**Work request:** Among the records below, find the line that has "強力超音波分散は　水、油また"; from there, give the lines again exactly, and stop after the line that has "一般的に、粗粒子に凝集したナ".
(Data Opens)
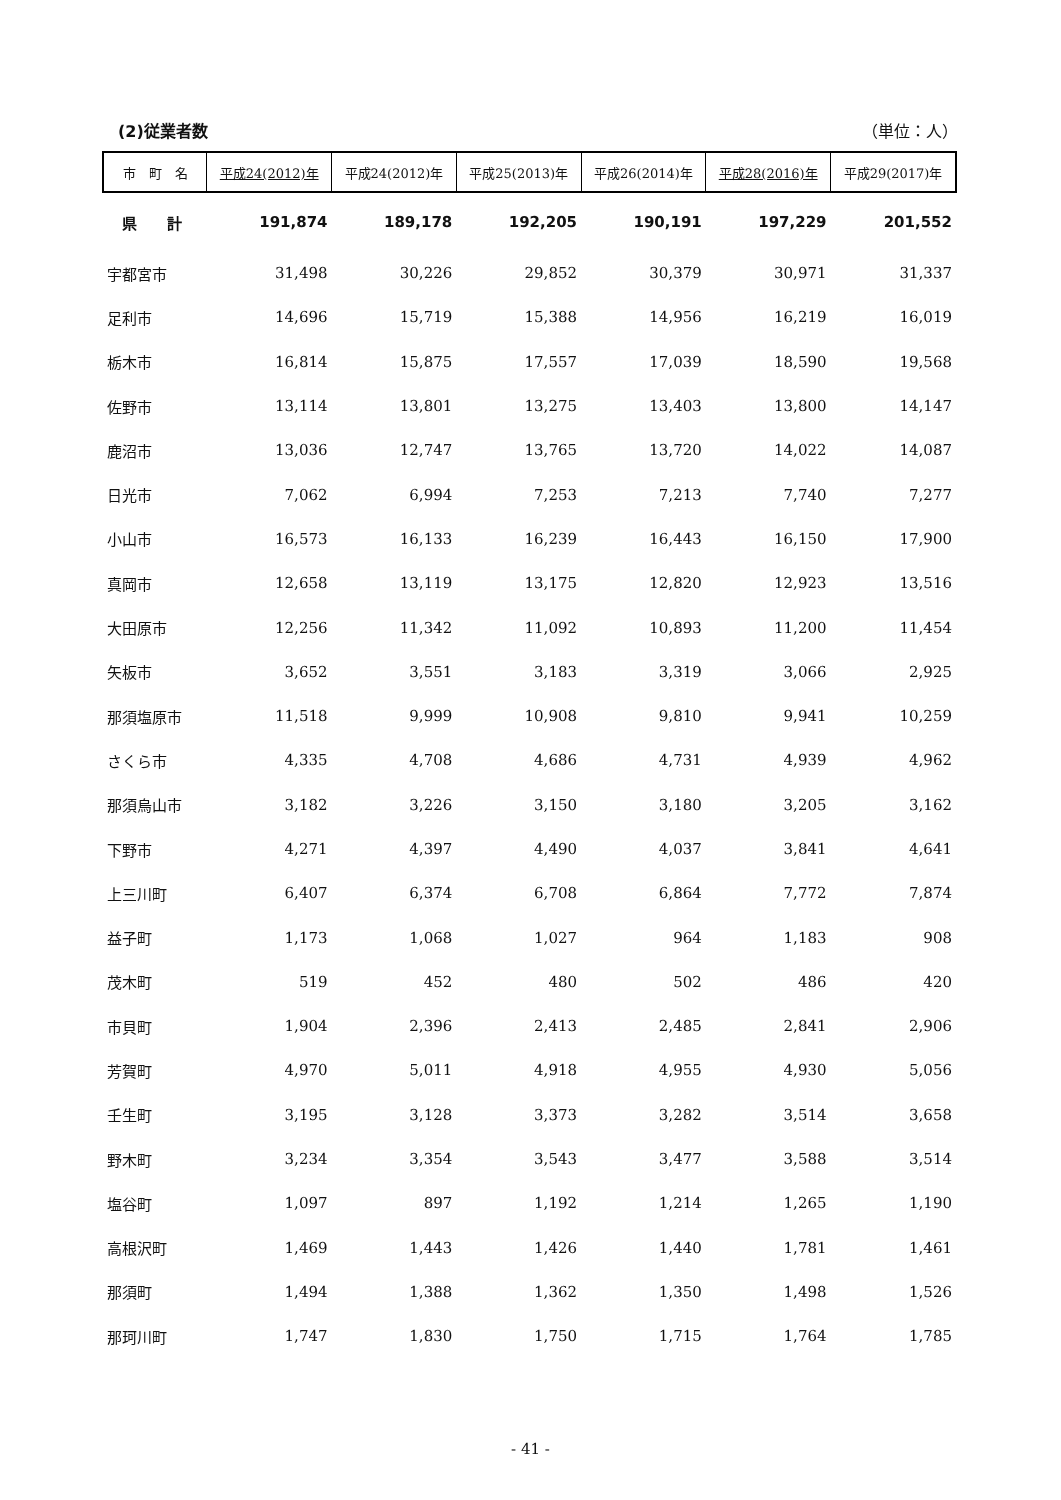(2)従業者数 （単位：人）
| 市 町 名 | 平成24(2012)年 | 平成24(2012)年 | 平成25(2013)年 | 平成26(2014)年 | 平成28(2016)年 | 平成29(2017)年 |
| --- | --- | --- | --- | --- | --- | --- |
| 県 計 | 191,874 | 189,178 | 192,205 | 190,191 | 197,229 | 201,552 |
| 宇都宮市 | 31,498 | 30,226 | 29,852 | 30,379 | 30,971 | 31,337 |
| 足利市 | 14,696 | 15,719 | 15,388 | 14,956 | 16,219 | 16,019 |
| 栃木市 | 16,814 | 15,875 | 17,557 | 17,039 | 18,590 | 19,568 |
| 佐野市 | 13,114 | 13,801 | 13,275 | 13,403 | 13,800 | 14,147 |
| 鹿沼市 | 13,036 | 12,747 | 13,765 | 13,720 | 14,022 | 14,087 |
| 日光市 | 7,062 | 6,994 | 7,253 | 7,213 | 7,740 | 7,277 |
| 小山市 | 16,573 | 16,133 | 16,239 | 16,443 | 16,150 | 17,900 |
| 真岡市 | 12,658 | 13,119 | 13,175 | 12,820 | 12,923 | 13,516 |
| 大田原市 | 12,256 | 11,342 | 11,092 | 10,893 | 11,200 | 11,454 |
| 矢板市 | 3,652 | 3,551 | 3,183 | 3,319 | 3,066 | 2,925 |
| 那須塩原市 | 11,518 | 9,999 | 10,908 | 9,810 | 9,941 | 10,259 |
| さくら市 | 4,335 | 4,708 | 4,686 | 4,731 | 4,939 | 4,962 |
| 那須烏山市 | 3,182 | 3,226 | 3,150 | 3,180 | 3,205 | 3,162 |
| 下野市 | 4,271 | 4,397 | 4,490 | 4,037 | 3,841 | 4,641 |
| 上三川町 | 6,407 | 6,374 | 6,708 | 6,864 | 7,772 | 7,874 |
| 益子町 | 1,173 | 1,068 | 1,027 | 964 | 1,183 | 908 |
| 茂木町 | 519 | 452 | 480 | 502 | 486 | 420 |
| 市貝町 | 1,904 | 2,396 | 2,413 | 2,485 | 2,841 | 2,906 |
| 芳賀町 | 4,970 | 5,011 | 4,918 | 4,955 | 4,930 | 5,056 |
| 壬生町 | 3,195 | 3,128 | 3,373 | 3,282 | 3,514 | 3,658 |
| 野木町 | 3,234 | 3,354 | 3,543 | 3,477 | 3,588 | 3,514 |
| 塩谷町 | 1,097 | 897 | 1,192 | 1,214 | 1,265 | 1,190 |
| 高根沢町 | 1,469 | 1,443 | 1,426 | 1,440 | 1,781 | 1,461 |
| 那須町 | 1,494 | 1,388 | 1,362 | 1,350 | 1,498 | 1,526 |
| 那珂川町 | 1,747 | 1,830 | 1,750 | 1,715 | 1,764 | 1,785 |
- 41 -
(Data Closes)
(Data Opens)
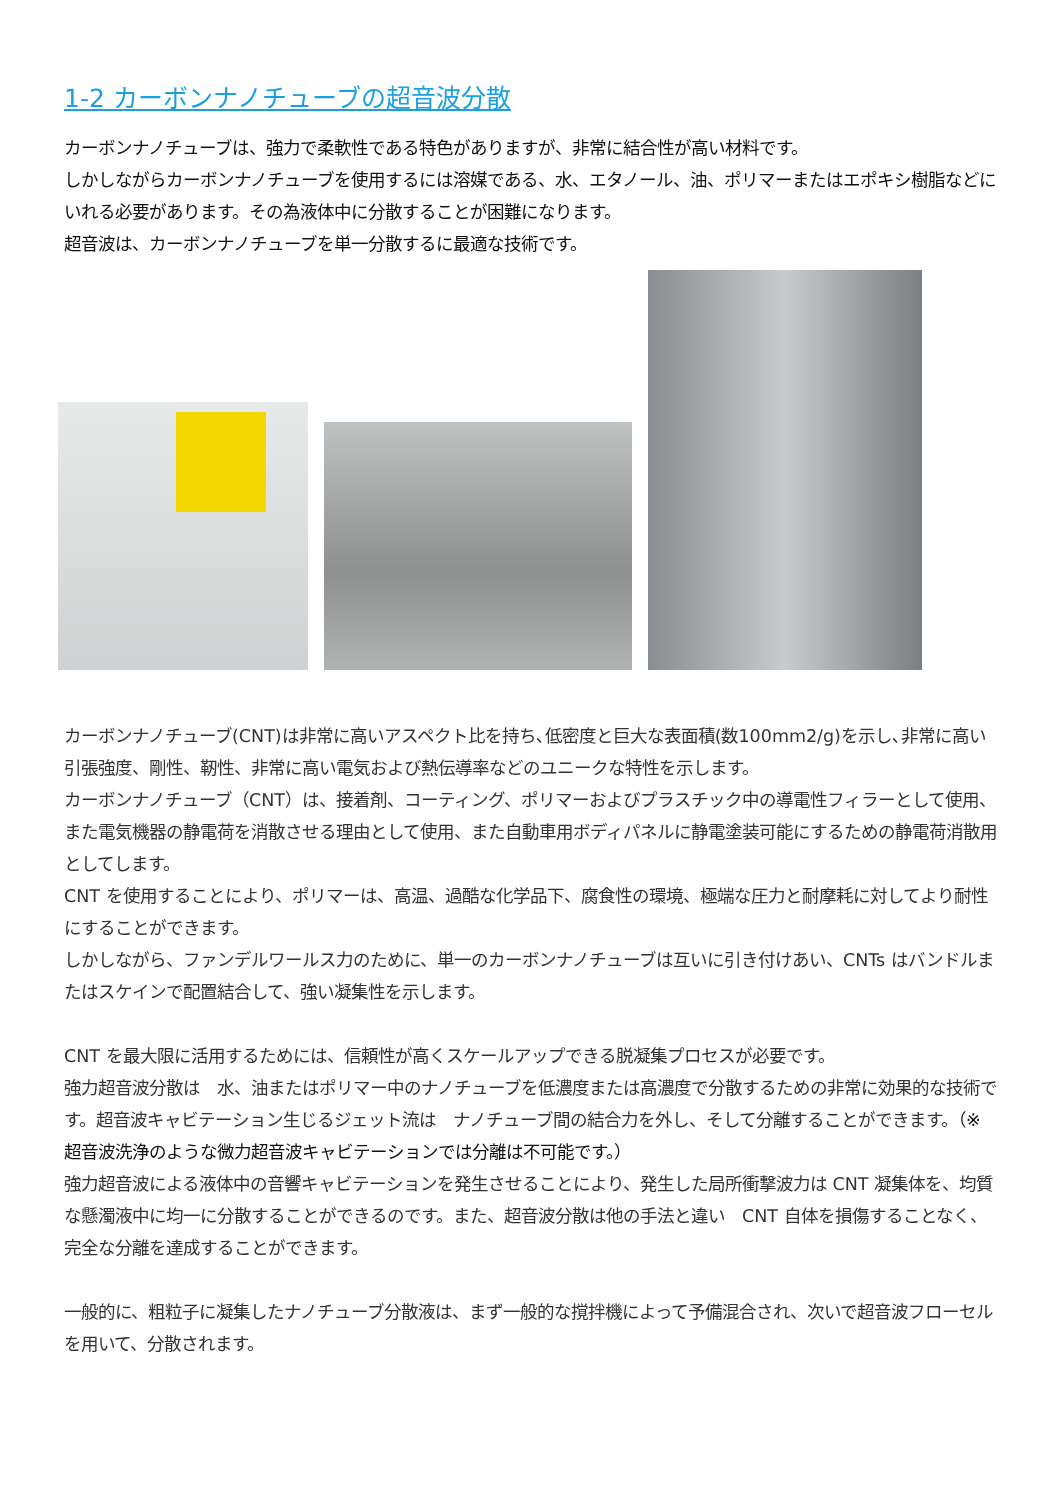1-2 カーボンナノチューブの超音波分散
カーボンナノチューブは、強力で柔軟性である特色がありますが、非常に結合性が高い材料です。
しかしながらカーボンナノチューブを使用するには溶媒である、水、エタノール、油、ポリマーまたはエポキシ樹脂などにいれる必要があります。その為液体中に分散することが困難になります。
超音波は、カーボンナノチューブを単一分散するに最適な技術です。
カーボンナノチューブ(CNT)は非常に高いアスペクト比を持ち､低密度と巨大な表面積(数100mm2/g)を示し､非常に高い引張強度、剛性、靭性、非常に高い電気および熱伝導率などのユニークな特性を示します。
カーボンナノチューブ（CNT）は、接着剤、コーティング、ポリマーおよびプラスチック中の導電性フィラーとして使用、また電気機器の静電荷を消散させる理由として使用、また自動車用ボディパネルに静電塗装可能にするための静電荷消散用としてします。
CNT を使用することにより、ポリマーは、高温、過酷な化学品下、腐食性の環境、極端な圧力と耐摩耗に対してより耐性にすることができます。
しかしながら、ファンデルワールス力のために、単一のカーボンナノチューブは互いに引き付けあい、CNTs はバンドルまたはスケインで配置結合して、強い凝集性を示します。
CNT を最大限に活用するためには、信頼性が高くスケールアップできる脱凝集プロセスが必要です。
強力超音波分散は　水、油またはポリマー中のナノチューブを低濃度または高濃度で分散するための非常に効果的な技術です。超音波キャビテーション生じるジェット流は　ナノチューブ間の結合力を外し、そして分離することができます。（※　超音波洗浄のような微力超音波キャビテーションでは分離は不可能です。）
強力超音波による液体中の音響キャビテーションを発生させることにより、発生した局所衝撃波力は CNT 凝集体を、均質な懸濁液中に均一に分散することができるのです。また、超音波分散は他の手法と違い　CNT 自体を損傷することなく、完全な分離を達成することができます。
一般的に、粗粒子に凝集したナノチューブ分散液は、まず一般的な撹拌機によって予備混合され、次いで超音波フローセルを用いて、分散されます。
(Data Closes)
**Answer to this problem:**
強力超音波分散は　水、油またはポリマー中のナノチューブを低濃度または高濃度で分散するための非常に効果的な技術です。超音波キャビテーション生じるジェット流は　ナノチューブ間の結合力を外し、そして分離することができます。（※　超音波洗浄のような微力超音波キャビテーションでは分離は不可能です。）
強力超音波による液体中の音響キャビテーションを発生させることにより、発生した局所衝撃波力は CNT 凝集体を、均質な懸濁液中に均一に分散することができるのです。また、超音波分散は他の手法と違い　CNT 自体を損傷することなく、完全な分離を達成することができます。
一般的に、粗粒子に凝集したナノチューブ分散液は、まず一般的な撹拌機によって予備混合され、次いで超音波フローセルを用いて、分散されます。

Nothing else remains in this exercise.